### EXERCISE OBJECTIVE
From the records below, extract all the text exactly and leave the images behind.

(DATA SUPPLIED)

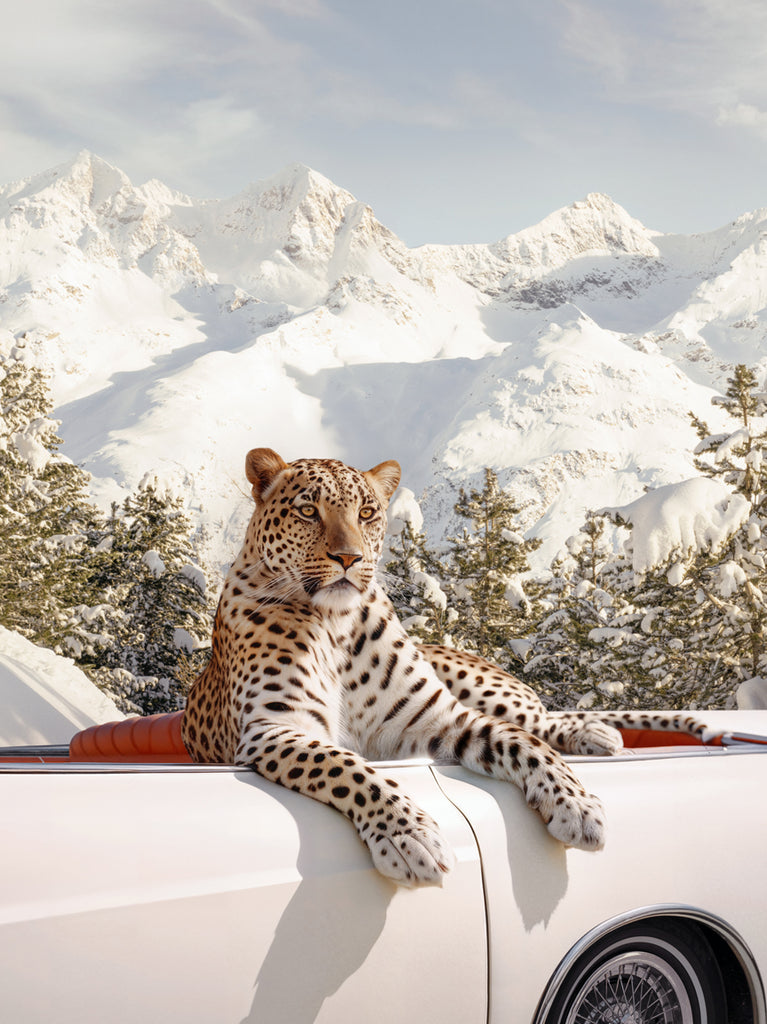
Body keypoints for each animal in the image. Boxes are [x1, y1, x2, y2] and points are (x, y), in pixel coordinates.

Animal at [182, 449, 710, 886]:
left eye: (367, 513)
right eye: (308, 510)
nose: (349, 558)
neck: (335, 624)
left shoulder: (439, 718)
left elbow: (525, 744)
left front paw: (577, 804)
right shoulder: (276, 727)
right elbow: (348, 768)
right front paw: (408, 837)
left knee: (538, 720)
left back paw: (596, 734)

(End DATA SUPPLIED)

### TASK OUTPUT
Body keypoints for each animal in the image. Boxes are [x1, y1, x2, y2] and points are (x, y), in pixel coordinates.

Animal at [182, 449, 710, 886]:
left eye: (367, 513)
right eye: (308, 510)
nose: (349, 558)
neck: (335, 624)
left shoulder: (439, 718)
left elbow: (525, 744)
left front paw: (577, 804)
right shoulder: (276, 727)
right elbow: (348, 768)
right front paw: (408, 837)
left knee: (538, 720)
left back paw: (596, 734)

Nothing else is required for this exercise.